To maximum the performance, I want to use python multiprocessing (threading has the GIL limit) to separate the program into three parts (processes). The first process runs Twisted to receive requests, put the request in a queue, and return success immediately to the original client. The second process take request from the queue, process the request further and put it to another queue. The 3rd process take request from the 2nd queue and send it to the original server.
I was a new comer to Python Twisted, I know it is event driven, I also heard it's better to not mix Twisted with threading or multiprocessing. So I don't know whether this way is appropriate or is there a more elegant way by just using Twisted?

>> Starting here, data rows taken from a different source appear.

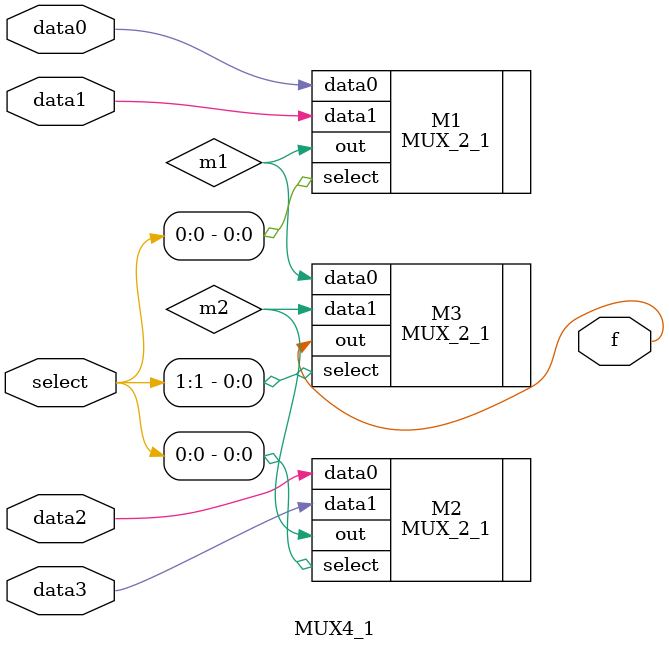
<source format=v>
    
    
module MUX4_1
    (
    input data0,
    input data1,
    input data2,
    input data3,
    input [1:0]select,
    output     f
    );
    wire m1,m2;
    
    MUX_2_1 M1(.data0(data0),.data1(data1),.select(select[0]),.out(m1));
    MUX_2_1 M2(.data0(data2),.data1(data3),.select(select[0]),.out(m2));
    MUX_2_1 M3(.data0(m1),   .data1(m2),   .select(select[1]),.out(f));
    
endmodule


</source>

Twisted has its own event-driven way of running subprocesses which is (in my humble, but correct, opinion) better than the multiprocessing module. The core API is spawnProcess, but tools like ampoule provide higher-level wrappers over it.
If you use spawnProcess, you will be able to handle output from subprocesses in the same way you'd handle any other event in Twisted; if you use multiprocessing, you'll need to develop your own queue-based way of getting output from a subprocess into the Twisted mainloop somehow, since the normal callFromThread API that a thread might use won't work from another process. Depending on how you call it, it will either try to pickle the reactor, or just use a different non-working reactor in the subprocess; either way it will lose your call forever.
ampoule is the first thing I think when reading your question.
It is a simple process pool implementation which uses the AMP protocol to communicate. You can use the deferToAMPProcess function, it's very easy to use.
You can try something like Cooperative Multitasking technique as it's described there http://us.pycon.org/2010/conference/schedule/event/73/ . It's simillar to technique as Glyph menitioned and it's worth a try.
You can try to use ZeroMQ with Twisted but it's really hard and experimental for now :)